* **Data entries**
**********
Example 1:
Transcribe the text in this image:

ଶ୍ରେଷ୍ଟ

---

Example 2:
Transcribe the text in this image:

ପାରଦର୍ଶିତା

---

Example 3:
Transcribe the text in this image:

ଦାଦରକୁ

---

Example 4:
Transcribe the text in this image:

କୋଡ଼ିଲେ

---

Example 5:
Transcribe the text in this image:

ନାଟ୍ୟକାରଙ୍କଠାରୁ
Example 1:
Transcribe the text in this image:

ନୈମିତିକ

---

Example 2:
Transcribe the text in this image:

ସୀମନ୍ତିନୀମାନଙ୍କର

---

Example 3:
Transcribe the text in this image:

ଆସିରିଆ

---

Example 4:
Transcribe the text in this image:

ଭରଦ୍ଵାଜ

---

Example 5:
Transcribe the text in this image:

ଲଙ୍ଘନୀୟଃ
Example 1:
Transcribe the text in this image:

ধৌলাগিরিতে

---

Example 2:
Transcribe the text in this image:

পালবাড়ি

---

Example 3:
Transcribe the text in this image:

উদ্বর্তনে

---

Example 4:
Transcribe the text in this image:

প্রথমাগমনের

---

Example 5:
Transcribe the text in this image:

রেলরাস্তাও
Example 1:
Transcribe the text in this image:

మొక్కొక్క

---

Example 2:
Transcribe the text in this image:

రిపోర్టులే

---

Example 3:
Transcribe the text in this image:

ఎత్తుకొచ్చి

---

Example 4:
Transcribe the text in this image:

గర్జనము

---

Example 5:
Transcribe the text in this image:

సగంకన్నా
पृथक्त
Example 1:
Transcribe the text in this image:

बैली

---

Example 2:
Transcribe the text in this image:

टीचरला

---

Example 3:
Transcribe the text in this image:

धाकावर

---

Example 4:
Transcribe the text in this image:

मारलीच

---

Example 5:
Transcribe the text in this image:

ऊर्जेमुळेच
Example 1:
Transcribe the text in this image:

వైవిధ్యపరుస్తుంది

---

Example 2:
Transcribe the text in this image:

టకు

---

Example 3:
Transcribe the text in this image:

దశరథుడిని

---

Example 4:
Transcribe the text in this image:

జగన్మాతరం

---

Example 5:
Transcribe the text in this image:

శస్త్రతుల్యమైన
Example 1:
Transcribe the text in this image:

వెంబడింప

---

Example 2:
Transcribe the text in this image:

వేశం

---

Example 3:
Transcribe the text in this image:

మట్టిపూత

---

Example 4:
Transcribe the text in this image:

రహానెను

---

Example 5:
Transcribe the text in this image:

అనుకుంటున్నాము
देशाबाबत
**********
* **Given request**
Reproduce the data above word for word, starting at its first line and ending at the line that contains "ସୀମନ୍ତିନୀମାନଙ୍କର", with both of those lines included.

* **Response for this exercise**
Example 1:
Transcribe the text in this image:

ଶ୍ରେଷ୍ଟ

---

Example 2:
Transcribe the text in this image:

ପାରଦର୍ଶିତା

---

Example 3:
Transcribe the text in this image:

ଦାଦରକୁ

---

Example 4:
Transcribe the text in this image:

କୋଡ଼ିଲେ

---

Example 5:
Transcribe the text in this image:

ନାଟ୍ୟକାରଙ୍କଠାରୁ
Example 1:
Transcribe the text in this image:

ନୈମିତିକ

---

Example 2:
Transcribe the text in this image:

ସୀମନ୍ତିନୀମାନଙ୍କର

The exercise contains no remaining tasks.